* ИЗБРАННЫЙ ОТРЫВОК:
_ _ _ _ _

Ноты добыли, изъяв излишки.
И до утра
вчетвером
долбили
С ослиным упорством
труд мартышкин.
Нету у нас музыкального слуха.
Нам медведь наступил на ухо.
Но взяли мы высоту Парнас:
Вся планета
слушает
нас!
По правде сказать, и та, первая наша пародия была не вполне безобидна («Человеку нужна не ёлка, человеку палка нужна!»). А тут поводов для обид было вроде уже побольше («Нету у нас музыкального слуха, нам медведь наступил на ухо…»). Да и по самой сути своей, по тайному (не такому уж и тайному) своему смыслу не так далеко она ушла от той, из-за которой он чуть ли не перестал со мною здороваться. Но на нее, как и на первую нашу, он тоже не обиделся. А на ту, мою, обиделся смертельно.
Как видно, я там ненароком ткнул его в больное место. Туда, где уже был у него перелом, Или трещина. Или открытая, незаживающая рана.
Когда мы вернулись с войны
После войны из «комиссаров» он был разжалован.
Это нашло отражение во многих его тогдашних стихах.
Например, вот в этих:
Когда мы вернулись с войны,
я понял, что мы не нужны.
Захлебываясь от ностальгии,
от несовершенной вины,
я понял: иные, другие,
совсем не такие нужны.

_ _ _ _ _

* ЗАДАНИЯ:
[1] Что, согласно отрывку о пародиях, случилось с ним после войны?
[2] Продолжите отрывок о пародиях, начав сразу после его последних слов.
Строки дальше — отдельный материал, с отрывком о пародиях не связанный.

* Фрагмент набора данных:
_ _ _ _ _

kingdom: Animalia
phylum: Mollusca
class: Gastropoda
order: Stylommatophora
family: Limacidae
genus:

_ _ _ _ _

* ОТВЕТЫ ПО ЗАДАНИЯМ:
[1] После войны он был разжалован из «комиссаров».

[2]
В «комиссары» теперь назначали людей совсем другого склада. Но он был комиссар не по назначению, не по должности, а – по призванию. По складу характера и души. И расстаться с этим своим комиссарством, сбросить его, как сбросил военную гимнастерку, сменив ее на штатский пиджак, – не смог:
Я мог бы руки долу опустить,
я мог бы отдых пальцам дать корявым.
Я мог бы возмутиться и спросить,
за что меня и по какому праву…
Но верен я строительной программе…
И хотя, как я уже говорил, в этом его самозваном комиссарстве была и комическая сторона, тут надо сказать, что, сохраняя верность этой своей «строительной программе», кое-чего он, случалось, все-таки добивался. Оно было не бессмысленным, не совсем бесплодным, это добровольно взваленное им на себя комиссарство:
В течение многих лет каждое утро я прихожу в фонетический кабинет Союза писателей – узкую высокую комнату в доме на Поварской, которая тогда называлась улицей Воровского. От пола до потолка – стеллажи с плоскими коробками магнитофонных лент и грампластинок… Тарковский, Твардовский, Тушнова, Тычина… Каверин, Каменский, Катаев, Кириллов… Фадеев и Форш, Эренбург и Яшвили.
А дело было так. Как-то, работая еще в Музее Маяковского, я записывал чтение Бориса Слуцкого. Мы разговорились, и я стал жаловаться на то, что записи писательских голосов регулярно не делаются, а те, что делаются, часто теряются: потеряли, например, запись Багрицкого, размагнитили довольно много записей чтения Василия Каменского…
А Слуцкий трепачей не любил и в ответ на мои стенания сказал: «Изложите письменно».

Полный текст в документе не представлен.